## [SOURCE DOCUMENT]
— Start —

# Cross-validation
Model selection is one of the important subjects in statistical modeling. We have the possibility of including as many as features, but all of them would not improve the model accuracy. It is important to know which features are improving the model. There are two different approaches: 

- Information theoretic approach such as AIC, BIC, Mallow's Cp.
- Predition accuracy approach: Leave-one-out, k-fold crossvalidation.











# Load file
Commonly two libraries are used to load a csv files.
- numpy function `np.loadtext` and `np.genfromtext ` 
- pandas function `pd.read_csv`

Here we prefer using pandas

In [None]:
import pandas as pd
path='data/'
filename = path+'Auto.csv'
auto = pd.read_csv(filename, na_values=['?'], na_filter=True)
auto = auto.dropna()

In [None]:
auto.head()

In [None]:
auto.info()

— End —

## [INFORMATION SUPPLIED]
— Start —

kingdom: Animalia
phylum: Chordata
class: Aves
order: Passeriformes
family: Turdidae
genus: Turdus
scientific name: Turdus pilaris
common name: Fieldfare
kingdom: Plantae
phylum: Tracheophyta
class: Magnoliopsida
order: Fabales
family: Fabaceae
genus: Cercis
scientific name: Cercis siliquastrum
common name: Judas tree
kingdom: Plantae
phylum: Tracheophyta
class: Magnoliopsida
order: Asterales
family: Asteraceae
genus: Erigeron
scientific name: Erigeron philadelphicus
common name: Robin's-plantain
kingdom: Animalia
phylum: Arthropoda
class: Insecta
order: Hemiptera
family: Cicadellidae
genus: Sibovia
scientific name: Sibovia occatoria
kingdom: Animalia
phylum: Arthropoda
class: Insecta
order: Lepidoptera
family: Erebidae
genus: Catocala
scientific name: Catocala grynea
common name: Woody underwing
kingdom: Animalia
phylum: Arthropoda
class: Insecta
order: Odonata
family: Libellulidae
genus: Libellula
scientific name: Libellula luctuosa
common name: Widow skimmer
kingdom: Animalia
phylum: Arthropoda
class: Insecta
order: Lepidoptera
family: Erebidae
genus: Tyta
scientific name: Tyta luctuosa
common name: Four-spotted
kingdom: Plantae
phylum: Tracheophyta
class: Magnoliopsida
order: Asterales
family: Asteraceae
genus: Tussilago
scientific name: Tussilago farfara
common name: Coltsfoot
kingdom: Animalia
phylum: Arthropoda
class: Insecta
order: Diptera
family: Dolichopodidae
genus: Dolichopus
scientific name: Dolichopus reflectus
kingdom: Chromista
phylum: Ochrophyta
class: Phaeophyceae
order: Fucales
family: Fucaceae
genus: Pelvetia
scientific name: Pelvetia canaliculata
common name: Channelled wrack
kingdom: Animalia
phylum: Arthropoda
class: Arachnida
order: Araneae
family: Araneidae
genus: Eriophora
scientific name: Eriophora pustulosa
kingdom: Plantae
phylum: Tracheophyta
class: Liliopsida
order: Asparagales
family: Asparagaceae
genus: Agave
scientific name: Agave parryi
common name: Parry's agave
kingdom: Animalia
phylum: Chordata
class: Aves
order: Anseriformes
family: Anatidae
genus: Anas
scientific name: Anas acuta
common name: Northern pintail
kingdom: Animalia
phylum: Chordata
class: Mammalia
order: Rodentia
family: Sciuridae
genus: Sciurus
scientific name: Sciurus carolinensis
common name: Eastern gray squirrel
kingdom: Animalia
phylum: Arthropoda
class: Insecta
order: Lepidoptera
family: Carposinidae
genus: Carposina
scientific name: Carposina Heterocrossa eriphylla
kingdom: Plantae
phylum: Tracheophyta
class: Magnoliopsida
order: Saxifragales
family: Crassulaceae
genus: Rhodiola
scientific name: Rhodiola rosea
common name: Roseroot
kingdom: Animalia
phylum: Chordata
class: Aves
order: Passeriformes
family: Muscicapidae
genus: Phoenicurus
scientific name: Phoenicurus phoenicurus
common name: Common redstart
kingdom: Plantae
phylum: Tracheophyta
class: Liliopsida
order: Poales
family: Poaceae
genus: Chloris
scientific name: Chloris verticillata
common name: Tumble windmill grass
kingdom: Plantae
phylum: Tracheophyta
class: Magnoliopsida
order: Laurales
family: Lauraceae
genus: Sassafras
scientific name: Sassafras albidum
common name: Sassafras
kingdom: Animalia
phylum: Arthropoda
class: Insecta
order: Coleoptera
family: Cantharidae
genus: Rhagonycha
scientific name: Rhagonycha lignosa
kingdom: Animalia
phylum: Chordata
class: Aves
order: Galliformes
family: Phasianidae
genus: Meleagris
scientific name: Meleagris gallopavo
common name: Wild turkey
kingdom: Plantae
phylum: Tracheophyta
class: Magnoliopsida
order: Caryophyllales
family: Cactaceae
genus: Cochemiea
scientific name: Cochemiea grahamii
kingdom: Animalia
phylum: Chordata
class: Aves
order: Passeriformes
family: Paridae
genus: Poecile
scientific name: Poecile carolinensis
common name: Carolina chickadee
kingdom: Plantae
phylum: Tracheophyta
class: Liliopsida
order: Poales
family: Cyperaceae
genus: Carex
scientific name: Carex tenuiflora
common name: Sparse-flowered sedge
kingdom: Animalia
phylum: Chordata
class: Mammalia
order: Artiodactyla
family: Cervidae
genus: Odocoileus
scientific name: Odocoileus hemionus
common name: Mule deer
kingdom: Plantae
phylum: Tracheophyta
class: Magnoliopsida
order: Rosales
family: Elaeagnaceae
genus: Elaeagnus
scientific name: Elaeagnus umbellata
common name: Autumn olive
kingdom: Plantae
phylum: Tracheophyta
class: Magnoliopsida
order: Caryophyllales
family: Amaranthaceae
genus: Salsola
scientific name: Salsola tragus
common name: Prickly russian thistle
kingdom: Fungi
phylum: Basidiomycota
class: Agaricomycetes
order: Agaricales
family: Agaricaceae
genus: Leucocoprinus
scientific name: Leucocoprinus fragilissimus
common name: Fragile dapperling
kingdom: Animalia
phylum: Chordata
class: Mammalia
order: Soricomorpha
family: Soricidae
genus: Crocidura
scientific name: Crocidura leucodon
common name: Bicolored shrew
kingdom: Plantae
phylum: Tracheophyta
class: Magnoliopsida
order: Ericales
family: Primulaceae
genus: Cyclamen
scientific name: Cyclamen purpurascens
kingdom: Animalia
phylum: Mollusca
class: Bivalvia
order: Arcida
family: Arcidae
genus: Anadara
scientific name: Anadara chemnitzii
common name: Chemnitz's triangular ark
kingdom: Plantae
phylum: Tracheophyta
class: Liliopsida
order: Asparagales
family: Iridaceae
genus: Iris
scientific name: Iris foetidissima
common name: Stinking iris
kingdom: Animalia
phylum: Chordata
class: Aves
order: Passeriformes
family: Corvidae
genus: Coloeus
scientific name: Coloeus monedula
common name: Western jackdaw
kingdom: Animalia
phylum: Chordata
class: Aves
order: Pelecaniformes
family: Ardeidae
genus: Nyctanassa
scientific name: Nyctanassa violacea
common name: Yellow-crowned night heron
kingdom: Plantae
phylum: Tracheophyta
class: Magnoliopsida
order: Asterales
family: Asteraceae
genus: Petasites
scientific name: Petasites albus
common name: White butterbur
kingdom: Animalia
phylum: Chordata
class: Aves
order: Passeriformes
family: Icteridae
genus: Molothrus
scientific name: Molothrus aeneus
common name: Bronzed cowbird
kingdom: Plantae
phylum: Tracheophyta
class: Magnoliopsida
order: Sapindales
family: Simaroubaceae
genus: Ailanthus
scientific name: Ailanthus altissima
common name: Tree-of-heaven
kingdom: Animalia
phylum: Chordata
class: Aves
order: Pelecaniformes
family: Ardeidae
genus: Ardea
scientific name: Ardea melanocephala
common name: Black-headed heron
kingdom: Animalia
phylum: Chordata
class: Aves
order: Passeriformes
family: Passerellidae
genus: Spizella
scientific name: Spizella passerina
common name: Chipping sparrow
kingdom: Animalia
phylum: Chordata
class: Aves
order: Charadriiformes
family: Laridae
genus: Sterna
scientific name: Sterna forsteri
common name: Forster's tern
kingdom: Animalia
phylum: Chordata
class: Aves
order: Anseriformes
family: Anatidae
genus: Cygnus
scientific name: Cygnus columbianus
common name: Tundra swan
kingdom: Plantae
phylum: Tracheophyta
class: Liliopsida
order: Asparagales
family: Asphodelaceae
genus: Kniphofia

— End —

## [REQUIRED TASK 1]
Output the stretch of the cross-validation page from "- numpy function" through "auto = auto.dropna()".
## [REQUIRED TASK 2]
For each statement below, say yes or no to whether it agrees with the cross-validation page, and quote the words of the page that decide it: (a) AIC is named as an information theoretic approach; (b) numpy is the preferred library for loading the csv file; (c) every feature that is included would improve model accuracy.
The data were taken from a different source than the cross-validation page.

## [FULL OUTPUT 1]
- numpy function `np.loadtext` and `np.genfromtext ` 
- pandas function `pd.read_csv`

Here we prefer using pandas

In [None]:
import pandas as pd
path='data/'
filename = path+'Auto.csv'
auto = pd.read_csv(filename, na_values=['?'], na_filter=True)
auto = auto.dropna()

## [FULL OUTPUT 2]
(a) Yes: "Information theoretic approach such as AIC, BIC, Mallow's Cp."
(b) No: "Here we prefer using pandas"
(c) No: "but all of them would not improve the model accuracy"